Casados na vida real, assim como no filme, Fedja van Huêt e Karina Smulders brilham como o casal anfitrião, transitando entre a docilidade e a opressão com sutileza rara. Na pele dos dinamarqueses pegos de surpresa em uma viagem praticamente surreal, Morten Burian e Sidsel Siem Koch vão do constrangimento ao desespero - levando junto o espectador, descrente do turbilhão de violência emocional que se acumula diante de seus olhos.

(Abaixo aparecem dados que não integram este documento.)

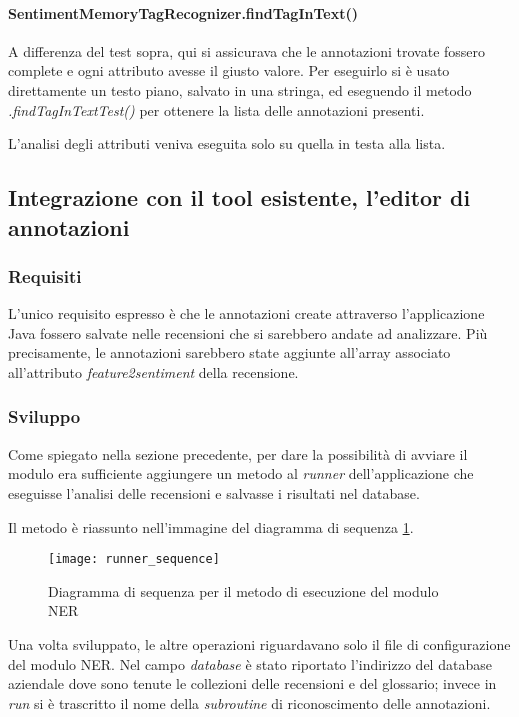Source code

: \paragraph{SentimentMemoryTagRecognizer.findTagInText()}
A differenza del test sopra, qui si assicurava che le annotazioni trovate
fossero complete e ogni attributo avesse il giusto valore. Per eseguirlo si è
usato direttamente un testo piano, salvato in una stringa, ed eseguendo il
metodo \textit{.findTagInTextTest()} per ottenere la lista delle annotazioni
presenti.

L'analisi degli attributi veniva eseguita solo su quella in testa alla lista.

\subsection{Integrazione con il tool esistente, l'editor di annotazioni}
\subsubsection{Requisiti}
L'unico requisito espresso è che le annotazioni create attraverso l'applicazione
Java fossero salvate nelle recensioni che si sarebbero andate ad analizzare.
Più precisamente, le annotazioni sarebbero state aggiunte all'array associato
all'attributo \textit{feature2sentiment} della recensione.

\subsubsection{Sviluppo}
Come spiegato nella sezione precedente, per dare la possibilità di avviare il
modulo era sufficiente aggiungere un metodo al \textit{runner} dell'applicazione
che eseguisse l'analisi delle recensioni e salvasse i risultati nel database.

Il metodo è riassunto nell'immagine del diagramma di sequenza
\ref{fig:runner_sequence}.

\begin{figure}[t]
\begin{center}
\texttt{[image: runner\_sequence]}
\caption{
Diagramma di sequenza per il metodo di esecuzione del modulo NER
}
\label{fig:runner_sequence}
\end{center}
\end{figure}

Una volta sviluppato, le altre operazioni riguardavano solo il file di
configurazione del modulo \gls{NER}. Nel campo \textit{database} è stato
riportato l'indirizzo del database aziendale dove sono tenute le collezioni
delle recensioni e del glossario; invece in \textit{run} si è trascritto il nome
della \textit{subroutine} di riconoscimento delle annotazioni.

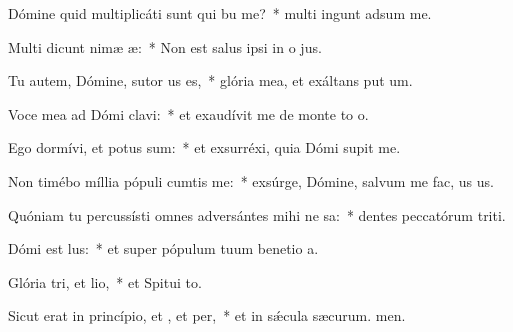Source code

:\item Dómine quid multiplicáti sunt qui bu me?~* multi ingunt adsum me.
\item Multi dicunt nimæ æ:~* Non est salus ipsi in o jus.
\item Tu autem, Dómine, sutor us es,~* glória mea, et exáltans put um.
\item Voce mea ad Dómi clavi:~* et exaudívit me de monte to o.
\item Ego dormívi, et potus sum:~* et exsurréxi, quia Dómi supit me.
\item Non timébo míllia pópuli cumtis me:~* exsúrge, Dómine, salvum me fac, us us.
\item Quóniam tu percussísti omnes adversántes mihi ne sa:~* dentes peccatórum triti.
\item Dómi est lus:~* et super pópulum tuum benetio a.
\item Glória tri, et lio,~* et Spitui to.
\item Sicut erat in princípio, et , et per,~* et in sǽcula sæcurum. men.
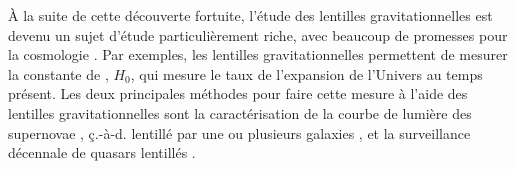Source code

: À la suite de cette découverte fortuite, l'étude des lentilles gravitationnelles est devenu un sujet d'étude 
particulièrement riche, avec beaucoup de promesses pour la cosmologie \citep{Blandford1992,Bartelmann2010,Treu2010}. 
Par exemples, les lentilles gravitationnelles permettent de mesurer 
la constante de \citet{Hubble1929}, $H_0$, qui mesure le taux de l'expansion de l'Univers au temps présent. Les deux principales méthodes 
pour faire cette mesure à l'aide des lentilles gravitationnelles sont la caractérisation de la courbe de lumière des supernovae \citet{Refsdal1964}, 
ç.-à-d. lentillé par une ou plusieurs galaxies \citep[e.g.][]{Kelly2015,Goobar2017}, et la surveillance décennale de quasars lentillés 
\citep[e.g.][]{Vanderriest1989,Wong2020}. 

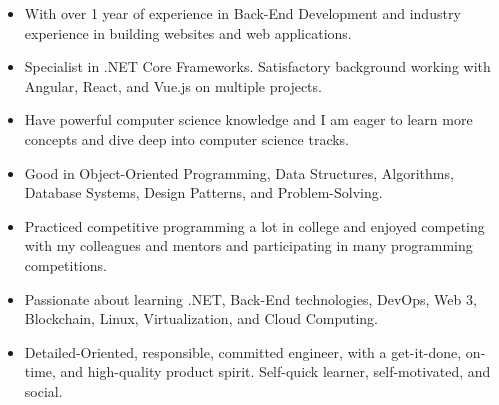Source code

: \documentclass[10pt,a4paper,ragged2e,withhyper]{altacv}
\begin{document}
\begin{paracol}{2}
\begin{itemize}
    \item With over 1 year of experience in Back-End Development and industry experience in building websites and web applications.
    \item Specialist in .NET Core Frameworks. Satisfactory background working with Angular, React, and Vue.js on multiple projects.
    \item Have powerful computer science knowledge and I am eager to learn more concepts and dive deep into computer science tracks.
    \item Good in Object-Oriented Programming, Data Structures, Algorithms, Database Systems, Design Patterns, and Problem-Solving.
    \item Practiced competitive programming a lot in college and enjoyed competing with my colleagues and mentors and participating in many programming competitions.
    \item Passionate about learning .NET, Back-End technologies, DevOps, Web 3, Blockchain, Linux, Virtualization, and Cloud Computing.
    \item Detailed-Oriented, responsible, committed engineer, with a get-it-done, on-time, and high-quality product spirit. Self-quick learner, self-motivated, and social.
\end{itemize}


\\
\\

\divider

\\
\\
\\
\\
\\

\divider

\\
\\
\\
\\
\\
\\
\\
\\
\\


\end{paracol}
\end{document}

Assim como em "Violência gratuita", que Lars Von Trier lançou com controvérsia em 1997, a angústia que surge em "Não fale o mal" não vem do horror explícito ou do sangue escorrendo: é a sensação da maldade, a certeza de que algo irrecuperável irá irromper na tela é que constrói toda a estrutura do filme. Aqueles que preferem um ritmo ágil, com reviravoltas a cada quinze minutos certamente irá se aborrecer com a confecção precisa da direção de Tafdrup, mas aqueles que procuram formas mais sutis de mexer com os nervos não conseguirá tirar da mente seu final ríspido e seco como um bom soco no estômago.